Data drawn from a collection →
==============================

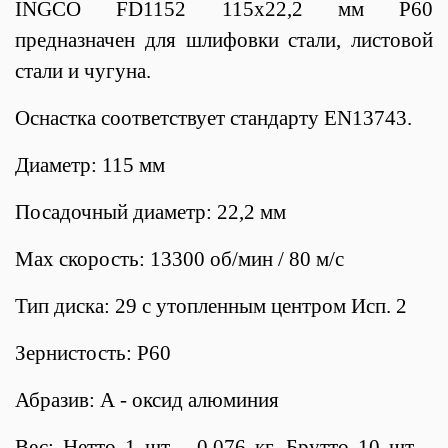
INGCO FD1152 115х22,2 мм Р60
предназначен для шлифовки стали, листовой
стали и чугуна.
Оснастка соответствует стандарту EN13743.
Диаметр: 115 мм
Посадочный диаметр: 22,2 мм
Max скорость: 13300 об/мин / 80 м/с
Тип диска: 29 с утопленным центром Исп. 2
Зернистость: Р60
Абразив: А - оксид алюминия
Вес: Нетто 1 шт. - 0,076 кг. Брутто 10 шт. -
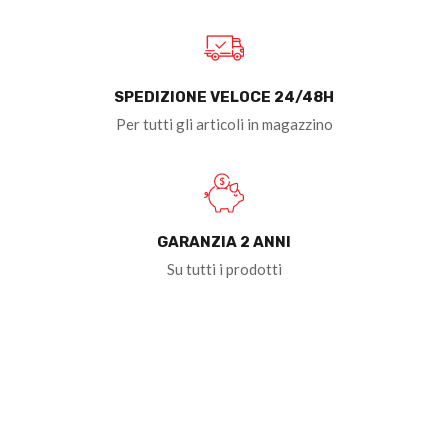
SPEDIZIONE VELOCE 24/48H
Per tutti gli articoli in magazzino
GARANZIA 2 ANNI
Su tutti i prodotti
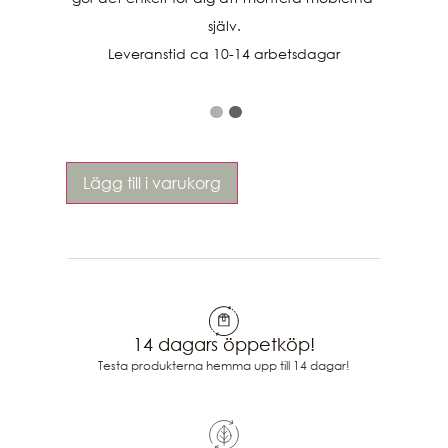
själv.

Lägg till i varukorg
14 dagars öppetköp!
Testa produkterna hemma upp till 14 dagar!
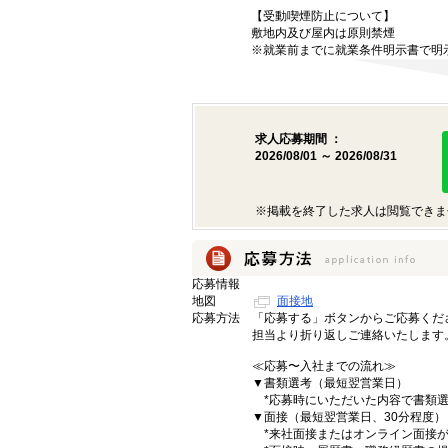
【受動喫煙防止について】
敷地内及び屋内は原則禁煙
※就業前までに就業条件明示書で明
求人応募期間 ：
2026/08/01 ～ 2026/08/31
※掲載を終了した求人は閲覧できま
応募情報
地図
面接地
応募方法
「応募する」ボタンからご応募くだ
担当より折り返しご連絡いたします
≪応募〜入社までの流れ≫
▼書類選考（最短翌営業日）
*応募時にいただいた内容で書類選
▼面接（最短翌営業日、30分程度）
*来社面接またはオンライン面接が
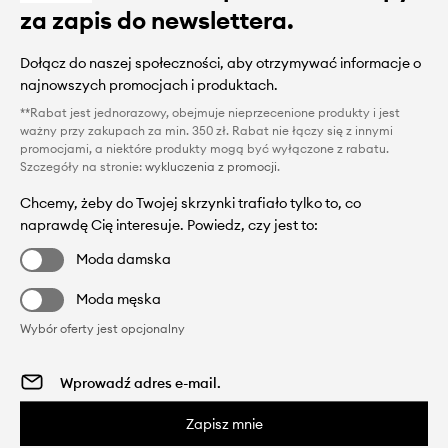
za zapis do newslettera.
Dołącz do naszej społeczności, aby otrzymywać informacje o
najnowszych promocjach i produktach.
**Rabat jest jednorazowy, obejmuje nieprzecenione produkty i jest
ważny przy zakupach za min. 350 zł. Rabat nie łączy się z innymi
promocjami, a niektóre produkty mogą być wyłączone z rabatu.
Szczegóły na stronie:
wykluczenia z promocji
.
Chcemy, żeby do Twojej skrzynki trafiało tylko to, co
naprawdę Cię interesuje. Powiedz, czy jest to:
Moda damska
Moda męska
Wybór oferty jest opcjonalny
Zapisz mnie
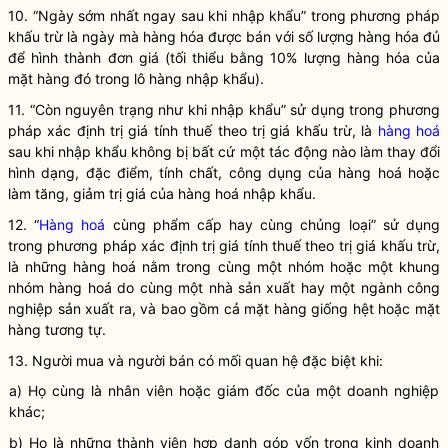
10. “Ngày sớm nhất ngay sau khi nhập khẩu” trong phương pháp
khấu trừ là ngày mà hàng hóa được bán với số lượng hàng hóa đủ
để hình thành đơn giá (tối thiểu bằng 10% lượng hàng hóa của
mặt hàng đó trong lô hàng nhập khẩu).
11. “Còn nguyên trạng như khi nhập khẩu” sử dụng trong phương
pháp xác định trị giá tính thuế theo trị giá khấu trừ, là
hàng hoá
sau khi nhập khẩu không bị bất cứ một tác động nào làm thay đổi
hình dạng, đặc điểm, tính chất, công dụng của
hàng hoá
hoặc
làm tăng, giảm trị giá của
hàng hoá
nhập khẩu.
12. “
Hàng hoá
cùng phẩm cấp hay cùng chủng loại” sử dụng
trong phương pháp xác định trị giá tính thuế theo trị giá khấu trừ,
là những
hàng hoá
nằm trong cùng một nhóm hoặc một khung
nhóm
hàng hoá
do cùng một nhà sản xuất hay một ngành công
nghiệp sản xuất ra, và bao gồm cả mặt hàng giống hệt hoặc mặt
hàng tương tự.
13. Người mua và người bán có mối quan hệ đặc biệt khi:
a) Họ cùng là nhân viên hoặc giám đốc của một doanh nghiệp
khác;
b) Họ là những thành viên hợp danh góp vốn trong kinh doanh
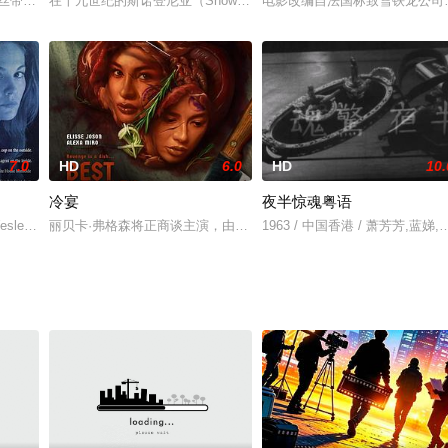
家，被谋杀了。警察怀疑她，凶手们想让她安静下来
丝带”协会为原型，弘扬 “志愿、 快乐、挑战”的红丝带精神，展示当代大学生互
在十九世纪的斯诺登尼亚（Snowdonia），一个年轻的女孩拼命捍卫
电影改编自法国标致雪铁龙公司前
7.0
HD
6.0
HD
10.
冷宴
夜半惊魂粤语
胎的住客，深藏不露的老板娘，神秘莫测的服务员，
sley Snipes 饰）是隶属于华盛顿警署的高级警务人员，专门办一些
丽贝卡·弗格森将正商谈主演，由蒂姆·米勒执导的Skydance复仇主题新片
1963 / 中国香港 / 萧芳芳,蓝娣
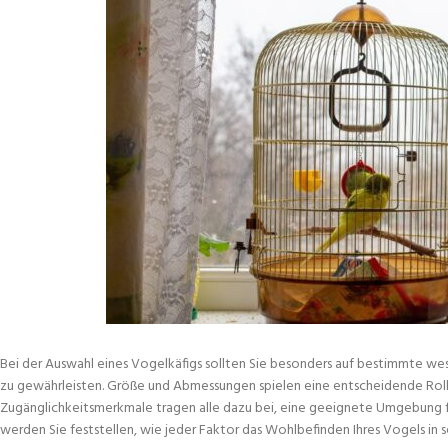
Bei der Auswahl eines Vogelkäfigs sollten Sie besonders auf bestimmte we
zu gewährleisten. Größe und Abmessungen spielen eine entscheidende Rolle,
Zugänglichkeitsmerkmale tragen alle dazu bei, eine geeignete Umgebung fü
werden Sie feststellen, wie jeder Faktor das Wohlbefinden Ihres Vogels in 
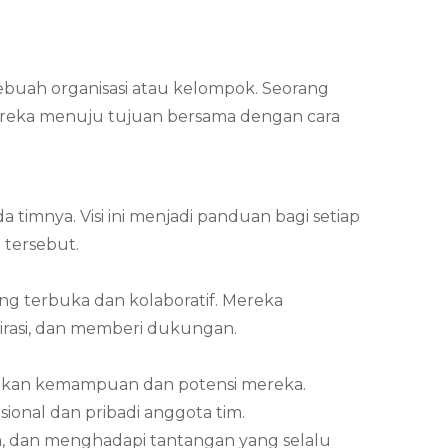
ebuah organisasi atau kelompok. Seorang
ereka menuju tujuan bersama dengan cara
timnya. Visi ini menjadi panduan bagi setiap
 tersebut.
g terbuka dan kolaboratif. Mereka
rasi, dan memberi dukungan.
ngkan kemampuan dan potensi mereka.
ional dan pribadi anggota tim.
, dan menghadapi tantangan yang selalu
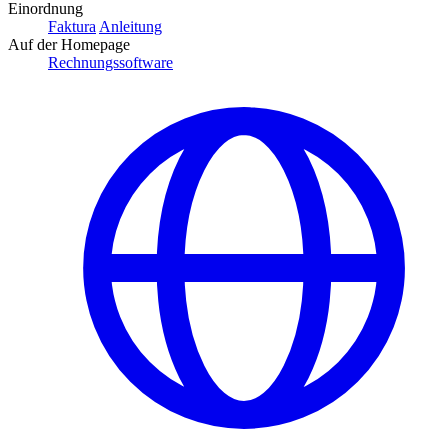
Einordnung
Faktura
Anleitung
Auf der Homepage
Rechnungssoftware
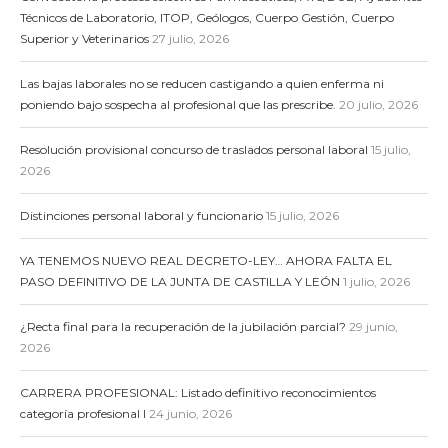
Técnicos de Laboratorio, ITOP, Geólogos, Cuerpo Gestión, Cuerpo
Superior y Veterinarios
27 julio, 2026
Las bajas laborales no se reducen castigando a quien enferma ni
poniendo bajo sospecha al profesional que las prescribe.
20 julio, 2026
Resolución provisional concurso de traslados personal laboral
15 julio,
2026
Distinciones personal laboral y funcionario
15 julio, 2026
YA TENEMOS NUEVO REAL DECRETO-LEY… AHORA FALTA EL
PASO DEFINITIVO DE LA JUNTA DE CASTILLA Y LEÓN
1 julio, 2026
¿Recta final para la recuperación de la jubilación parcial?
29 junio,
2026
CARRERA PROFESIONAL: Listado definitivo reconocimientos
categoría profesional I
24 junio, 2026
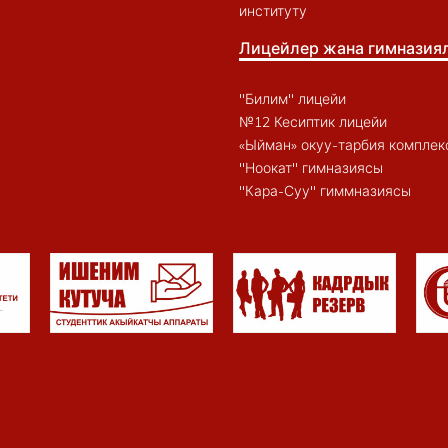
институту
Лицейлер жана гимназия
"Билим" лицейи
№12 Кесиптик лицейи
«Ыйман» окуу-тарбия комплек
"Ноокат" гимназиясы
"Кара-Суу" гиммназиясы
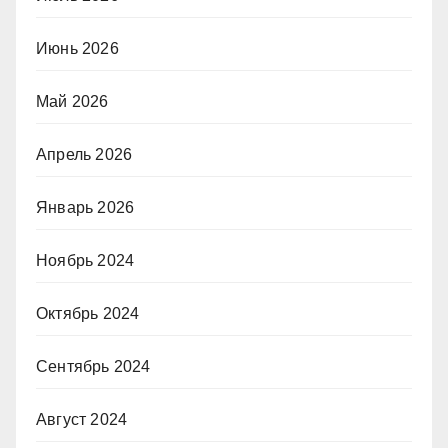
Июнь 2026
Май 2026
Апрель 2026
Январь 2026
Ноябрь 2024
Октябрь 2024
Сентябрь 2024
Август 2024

==============================

Instructions to follow →
Update every item above by changing "2026" to "2027" wherever it occurs and keeping all other text as it is. Omit the pictures from your answer.

Solution for this task →
INGCO FD1152 115х22,2 мм Р60
предназначен для шлифовки стали, листовой
стали и чугуна.
Оснастка соответствует стандарту EN13743.
Диаметр: 115 мм
Посадочный диаметр: 22,2 мм
Max скорость: 13300 об/мин / 80 м/с
Тип диска: 29 с утопленным центром Исп. 2
Зернистость: Р60
Абразив: А - оксид алюминия
Вес: Нетто 1 шт. - 0,076 кг. Брутто 10 шт. -
SPEDIZIONE VELOCE 24/48H
Per tutti gli articoli in magazzino
GARANZIA 2 ANNI
Su tutti i prodotti
själv.

Lägg till i varukorg
14 dagars öppetköp!
Testa produkterna hemma upp till 14 dagar!
【受動喫煙防止について】
敷地内及び屋内は原則禁煙
※就業前までに就業条件明示書で明
求人応募期間 ：
2027/08/01 ～ 2027/08/31
※掲載を終了した求人は閲覧できま
応募情報
地図
面接地
応募方法
「応募する」ボタンからご応募くだ
担当より折り返しご連絡いたします
≪応募〜入社までの流れ≫
▼書類選考（最短翌営業日）
*応募時にいただいた内容で書類選
▼面接（最短翌営業日、30分程度）
*来社面接またはオンライン面接が
za zapis do newslettera.
Dołącz do naszej społeczności, aby otrzymywać informacje o
najnowszych promocjach i produktach.
**Rabat jest jednorazowy, obejmuje nieprzecenione produkty i jest
ważny przy zakupach za min. 350 zł. Rabat nie łączy się z innymi
promocjami, a niektóre produkty mogą być wyłączone z rabatu.
Szczegóły na stronie:
wykluczenia z promocji
.
Chcemy, żeby do Twojej skrzynki trafiało tylko to, co
naprawdę Cię interesuje. Powiedz, czy jest to:
Moda damska
Moda męska
Wybór oferty jest opcjonalny
Zapisz mnie
10. “Ngày sớm nhất ngay sau khi nhập khẩu” trong phương pháp
khấu trừ là ngày mà hàng hóa được bán với số lượng hàng hóa đủ
để hình thành đơn giá (tối thiểu bằng 10% lượng hàng hóa của
mặt hàng đó trong lô hàng nhập khẩu).
11. “Còn nguyên trạng như khi nhập khẩu” sử dụng trong phương
pháp xác định trị giá tính thuế theo trị giá khấu trừ, là
hàng hoá
sau khi nhập khẩu không bị bất cứ một tác động nào làm thay đổi
hình dạng, đặc điểm, tính chất, công dụng của
hàng hoá
hoặc
làm tăng, giảm trị giá của
hàng hoá
nhập khẩu.
12. “
Hàng hoá
cùng phẩm cấp hay cùng chủng loại” sử dụng
trong phương pháp xác định trị giá tính thuế theo trị giá khấu trừ,
là những
hàng hoá
nằm trong cùng một nhóm hoặc một khung
nhóm
hàng hoá
do cùng một nhà sản xuất hay một ngành công
nghiệp sản xuất ra, và bao gồm cả mặt hàng giống hệt hoặc mặt
hàng tương tự.
13. Người mua và người bán có mối quan hệ đặc biệt khi:
a) Họ cùng là nhân viên hoặc giám đốc của một doanh nghiệp
khác;
b) Họ là những thành viên hợp danh góp vốn trong kinh doanh
家，被谋杀了。警察怀疑她，凶手们想让她安静下来
丝带”协会为原型，弘扬 “志愿、 快乐、挑战”的红丝带精神，展示当代大学生互
在十九世纪的斯诺登尼亚（Snowdonia），一个年轻的女孩拼命捍卫
电影改编自法国标致雪铁龙公司前
7.0
HD
6.0
HD
10.
冷宴
夜半惊魂粤语
胎的住客，深藏不露的老板娘，神秘莫测的服务员，
sley Snipes 饰）是隶属于华盛顿警署的高级警务人员，专门办一些
丽贝卡·弗格森将正商谈主演，由蒂姆·米勒执导的Skydance复仇主题新片
1963 / 中国香港 / 萧芳芳,蓝娣
Bei der Auswahl eines Vogelkäfigs sollten Sie besonders auf bestimmte we
zu gewährleisten. Größe und Abmessungen spielen eine entscheidende Rolle,
Zugänglichkeitsmerkmale tragen alle dazu bei, eine geeignete Umgebung fü
werden Sie feststellen, wie jeder Faktor das Wohlbefinden Ihres Vogels in 
ebuah organisasi atau kelompok. Seorang
ereka menuju tujuan bersama dengan cara
timnya. Visi ini menjadi panduan bagi setiap
 tersebut.
g terbuka dan kolaboratif. Mereka
rasi, dan memberi dukungan.
ngkan kemampuan dan potensi mereka.
ional dan pribadi anggota tim.
, dan menghadapi tantangan yang selalu
Einordnung
Faktura
Anleitung
Auf der Homepage
Rechnungssoftware
Técnicos de Laboratorio, ITOP, Geólogos, Cuerpo Gestión, Cuerpo
Superior y Veterinarios
27 julio, 2027
Las bajas laborales no se reducen castigando a quien enferma ni
poniendo bajo sospecha al profesional que las prescribe.
20 julio, 2027
Resolución provisional concurso de traslados personal laboral
15 julio,
2027
Distinciones personal laboral y funcionario
15 julio, 2027
YA TENEMOS NUEVO REAL DECRETO-LEY… AHORA FALTA EL
PASO DEFINITIVO DE LA JUNTA DE CASTILLA Y LEÓN
1 julio, 2027
¿Recta final para la recuperación de la jubilación parcial?
29 junio,
2027
CARRERA PROFESIONAL: Listado definitivo reconocimientos
categoría profesional I
24 junio, 2027
институту
Лицейлер жана гимназия
"Билим" лицейи
№12 Кесиптик лицейи
«Ыйман» окуу-тарбия комплек
"Ноокат" гимназиясы
"Кара-Суу" гиммназиясы
Июнь 2027
Май 2027
Апрель 2027
Январь 2027
Ноябрь 2024
Октябрь 2024
Сентябрь 2024
Август 2024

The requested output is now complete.